Stick to the knitting: Philip Morris’s expensive mistake
The Marlboro manufacturer’s mistake is characteristic of those running industries thought to be in decline.
It’s the slogan that every chief executive should have pasted on the wall in front of him. The existing business is the one with the best corporate memory, the one where the workforce says: “This is what our company does, where the expertise of the employees is concentrated”. Yet so many CEOs seem to think there are better things to do with the assets, and expanding into new activities or taking over another company is much more exciting than merely running the existing one better.
The siren voices are all around: you will be running a bigger company, with correspondingly bigger pay. The press will be asking for interviews. You may have the ear of politicians, who will pretend to listen to your suggestions. You will look far-sighted in arguing that the existing business has limited prospects. You may even be right.

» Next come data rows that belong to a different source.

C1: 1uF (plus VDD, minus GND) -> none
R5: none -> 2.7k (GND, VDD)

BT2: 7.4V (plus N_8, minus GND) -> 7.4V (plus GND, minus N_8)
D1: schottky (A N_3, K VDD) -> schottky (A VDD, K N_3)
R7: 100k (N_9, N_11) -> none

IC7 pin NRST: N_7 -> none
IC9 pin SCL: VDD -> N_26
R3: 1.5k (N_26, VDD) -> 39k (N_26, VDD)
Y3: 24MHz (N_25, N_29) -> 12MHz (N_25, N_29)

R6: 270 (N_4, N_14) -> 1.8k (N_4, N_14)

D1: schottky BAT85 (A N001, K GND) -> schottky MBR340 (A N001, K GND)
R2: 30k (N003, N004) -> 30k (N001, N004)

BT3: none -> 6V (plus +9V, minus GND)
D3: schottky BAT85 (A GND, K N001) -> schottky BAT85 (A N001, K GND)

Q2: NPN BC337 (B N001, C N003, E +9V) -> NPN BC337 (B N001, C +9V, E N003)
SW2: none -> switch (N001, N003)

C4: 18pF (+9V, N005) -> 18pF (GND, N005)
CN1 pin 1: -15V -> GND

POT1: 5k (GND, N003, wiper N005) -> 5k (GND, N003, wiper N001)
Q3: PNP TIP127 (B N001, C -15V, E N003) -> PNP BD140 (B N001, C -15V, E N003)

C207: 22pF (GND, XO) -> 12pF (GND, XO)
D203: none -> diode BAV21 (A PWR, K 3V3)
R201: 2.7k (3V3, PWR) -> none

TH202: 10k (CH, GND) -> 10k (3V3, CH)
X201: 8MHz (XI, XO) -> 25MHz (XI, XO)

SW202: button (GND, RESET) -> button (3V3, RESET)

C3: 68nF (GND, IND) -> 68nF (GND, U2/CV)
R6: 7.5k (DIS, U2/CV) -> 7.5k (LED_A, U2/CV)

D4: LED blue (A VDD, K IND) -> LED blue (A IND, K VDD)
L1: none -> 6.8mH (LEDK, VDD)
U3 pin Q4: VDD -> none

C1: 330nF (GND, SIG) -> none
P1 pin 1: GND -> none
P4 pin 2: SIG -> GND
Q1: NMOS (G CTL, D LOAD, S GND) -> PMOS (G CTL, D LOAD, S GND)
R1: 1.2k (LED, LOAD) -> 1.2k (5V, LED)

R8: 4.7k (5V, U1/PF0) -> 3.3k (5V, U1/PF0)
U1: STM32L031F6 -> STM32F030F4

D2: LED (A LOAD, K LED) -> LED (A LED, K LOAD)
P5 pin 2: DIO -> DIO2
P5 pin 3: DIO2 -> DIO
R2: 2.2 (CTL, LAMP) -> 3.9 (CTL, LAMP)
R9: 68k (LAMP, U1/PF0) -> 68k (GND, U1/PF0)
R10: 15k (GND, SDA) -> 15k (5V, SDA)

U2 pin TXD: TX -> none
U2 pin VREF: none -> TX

Unfortunately, the odds are against you. Defining success or failure after several years is not an exact science, but sometimes a diversification looks so ill-judged at the time that failure is almost guaranteed. A tobacco company taking over a drug discovery business, for example, looked doomed from the start, and so it has proved when Philip Morris International paid £1bn for Vectura in 2021. The cultures could hardly be more different, the business has struggled, and last week Marlboro Man admitted his expensive mistake, selling the business for £150m.
This is an extreme example of value destruction, but it is characteristic of those running industries which are thought to be in decline. Oil is the poster boy here, led by BP and its forays into green energy. The synergies between windmills and oil platforms have proven illusory, and learning this has meant multi-billion dollar losses. Exxon, by contrast, has stuck to oil and gas, and its shares have far outperformed those of BP. Indeed, had Exxon not just spent $60 billion buying a US exploration company, it may well have decided to go for BP instead.
Acquisitions are exciting. The CEO gets feted by the fee-hungry boys from the banks, and if it all goes wrong, she exits with a life-changing payoff. The interests of the shareholders are some way down the list. Shares in BAT, another pariah stock, currently yield 8.3 per cent at £27.40. At that price, buying in the shares instead of paying the dividend would extinguish the entire share capital in under nine years. Unless, of course, the management forgot to stick to the knitting.